Jika ketiga hal diatas sudah ada maka anda dapat mengkomputerisasi akuntansi anda dengan menambah beberapa modul yaitu:

  1. Pembelian
  2. Pembayaran hutang
  3. Pembayaran Piutang

Tujuan 4:
Lebih sulit dari tujuan ke 3, maka jika anda ingin mngetahui secara akurat Jumlah persediaan anda , Anda harus menghitung jumlah persediaan Anda tepat sebelum system komputerisasi di jalankan. Anda juga harus memastikan bahwa setelah di hitung, system komputerisasi langsung anda jalankan, baik itu yang berhubungan dengan pemasukan barang (Pembelian) maupun dengan pengeluaran barang (penjualan).

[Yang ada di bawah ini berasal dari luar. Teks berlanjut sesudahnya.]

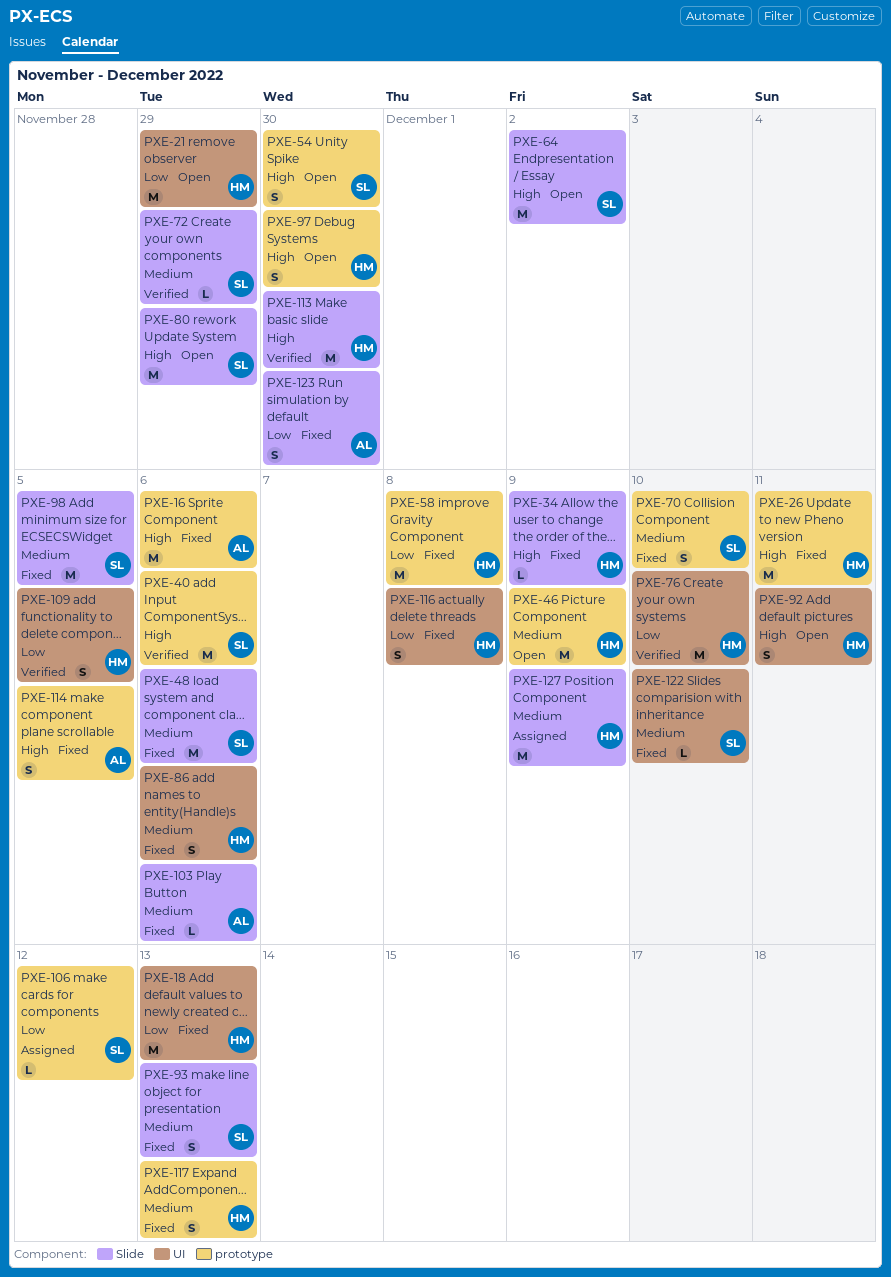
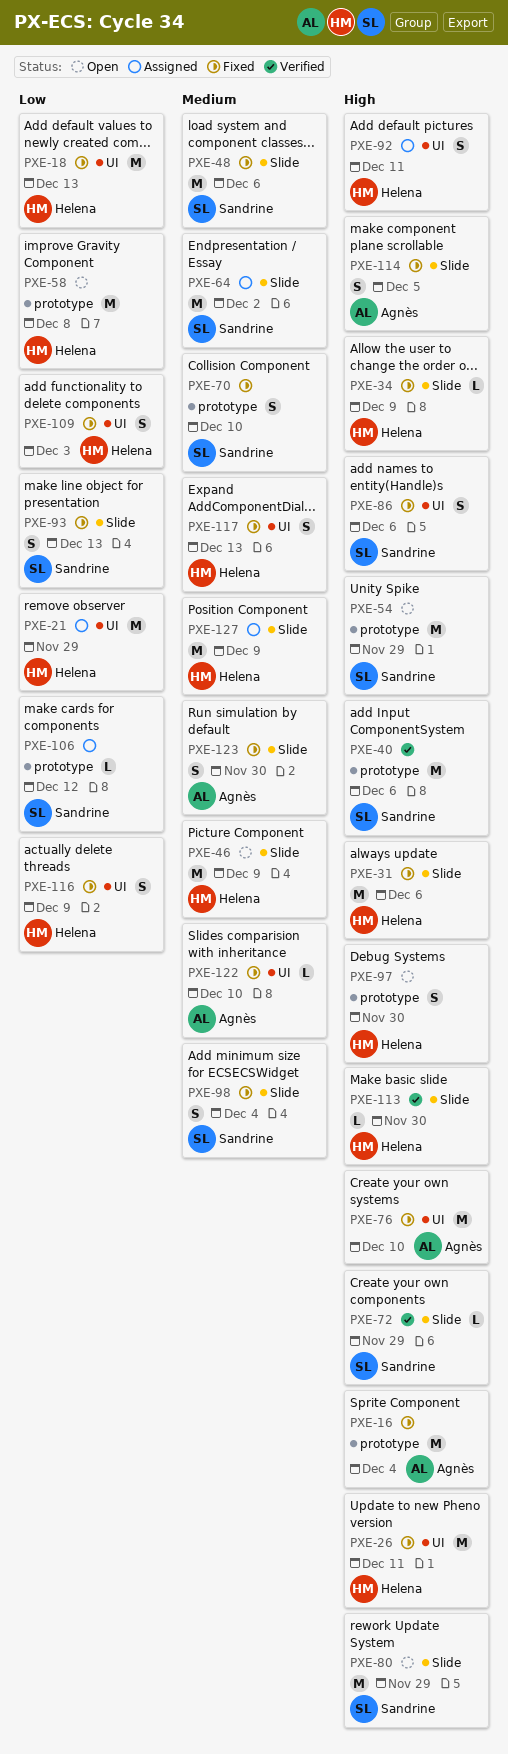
PXE-16, due: Dec 6 -> Dec 4
PXE-21, status: Open -> Assigned
PXE-26, label: prototype -> UI
PXE-31: none -> present
PXE-46, label: prototype -> Slide
PXE-54, estimate: S -> M
PXE-54, due: Nov 30 -> Nov 29
PXE-58, status: Fixed -> Open
PXE-64, status: Open -> Assigned
PXE-64, priority: High -> Medium
PXE-72, priority: Medium -> High
PXE-76, status: Verified -> Fixed
PXE-76, owner: Helena -> Agnès
PXE-76, priority: Low -> High
PXE-86, owner: Helena -> Sandrine
PXE-86, priority: Medium -> High
PXE-92, status: Open -> Assigned
PXE-93, priority: Medium -> Low
PXE-98, estimate: M -> S
PXE-98, due: Dec 5 -> Dec 4
PXE-103: present -> none
PXE-109, status: Verified -> Fixed
PXE-109, due: Dec 5 -> Dec 3
PXE-113, estimate: M -> L
PXE-114, label: prototype -> Slide
PXE-116, due: Dec 8 -> Dec 9
PXE-117, label: prototype -> UI
PXE-122, owner: Sandrine -> Agnès
PXE-123, priority: Low -> Medium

Karena jika ada selisih sehari saja, dimana terdapat penjualan atau pembelian yang tidak dimasukkan ke dalam system komputerisasi , maka Jumlah persediaan anda sudah tidak akurat

Tujuan 5:
Ada sebuah lompatan besar jika anda memasuki tujuan ke 5. Jika anda ingin mengetahui Rugi Laba , maka Anda harus mulai menggunakan jurnal dalam setiap transaksi. Yang perlu di persiapkan untuk bisa mengetahui Rugi Laba adalah:

  1. Daftar perkiraan
  2. Harga Pokok Persedian beserta metode yang dipakai ( FIFO, LIFO atau Average)
Tujuan 6:
Jika Anda berhasil di Tujuan ke 5 maka Lebih mudah Anda mencapai tujuan ke 6, Anda hanya membutuhkan Neraca Awal sebelum komputerisasi , maka Nada dapat mengetahui Neraca Anda di bulan-bulan berikutnya, karena Anda sudah menggunakan jurnal di setiap transaksi.